Tutto questo accadde alla vigilia di Italia ’90, e allo stadio Maksimir di Zagabria teatro dell’inizio simbolico del conflitto fratricida una targa ricorda i suoi “eroi”: «Ai sostenitori della squadra che in questo terreno iniziarono la guerra contro la Serbia, il 13 maggio 1990». Ecco perché se quel rigore di Faruk fosse entrato in rete e la Jugoslavia dei geni irregolari – Stojkovic, Savicevic e Prosinecki (gli «argentini d’Europa ») – avessero eliminato la Selecciòn (che a sua volta fece fuori l’Italia di Azeglio Vicini e poi perse la finale di Roma contro la Germania) forse oggi ci troveremo di fronte a un altro scenario geopolitico. Riva ci invita a riflettere sul fatto che il nome di Hadžibegic «sta scritto nella stessa riga del libro che contempla Kohl e Delors, Gorbaciov e Miloševic». La storia minore, quella di un gioco universale come il calcio, ha fatto il grande salto nella storia maggiore. «Il rigore di Faruk è trasvolato dal calcio, si è fatto passaggio cruciale, leggenda». Quando oggi il sessantenne Hadžibegic torna a Sarajevo ad ogni dogana delle sei repubbliche in cui è stata smembrata la ex Jugoslavia (Slovenia, Croazia, Serbia, Bosnia-Erzegovina, Montenegro e Macedonia - più le due province autonome di Kosovo e Vojvodina) non c’è adulto che non gli rammenti di quel rigore, né un giovane che non gli chieda un selfie o un autografo per il padre dal quale ha sentito raccontare mille volte di quel giorno di ventisei anni fa in cui la storia collettiva prese un’altra traiettoria.
Ma «più passa il tempo più la benevolenza prevale sul rimprovero. L’eroe soccombente è comunque eroe. Ettore non è meno valoroso di Achille, nel suo lato fragile anche più simpatico», scrive Riva. L’Ettore Faruk, l’ultimo capitano della Jugoslavia unita, dopo essersi inventato una seconda vita in Francia (ha giocato nel Sochaux e nel Tolosa ed ora allena il Valenciennes), ha compreso a pieno ciò che allora gli era sfuggito come quel tiro decisivo. Se chiude gli occhi e ripensa a quell’estate italiana gli torna alla mente che in quei giorni «c’erano pressioni.
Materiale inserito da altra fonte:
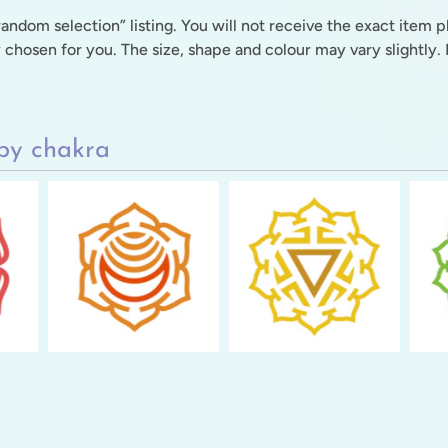
“random selection” listing. You will not receive the exact item 
y chosen for you. The size, shape and colour may vary slightly. P
by chakra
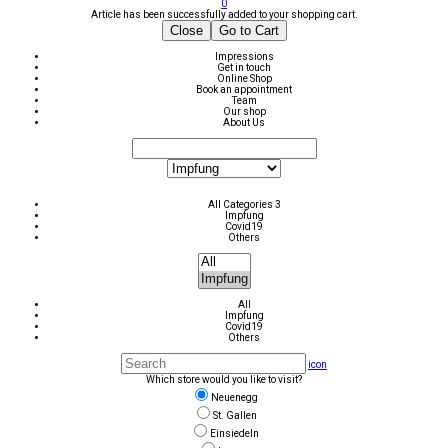
0
Article has been successfully added to your shopping cart.
Close
Go to Cart
Impressions
Get in touch
Online Shop
Book an appointment
Team
Our shop
About Us
All Categories 3
Impfung
Covid19
Others
All
Impfung
Covid19
Others
icon
Which store would you like to visit?
Neuenegg
St. Gallen
Einsiedeln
Dovevo stare attento al nome, alla religione alla provenienza, dovevo calcolare tutto». «Perché?», gli ha chiesto Riva. E la risposta di Faruk riporta il match dal campo di calcio a quello di battaglia. Perché «ogni club in Jugoslavia era politica, soprattutto la nazionale era politica. Ma non credo vada diversamente altrove... ». Già, ovunque, non è cambiato molto da allora, specie nei Balcani in cui «lo sport come la guerra, non è una metafora. La guerra è prosecuzione dello sport con altri mezzi».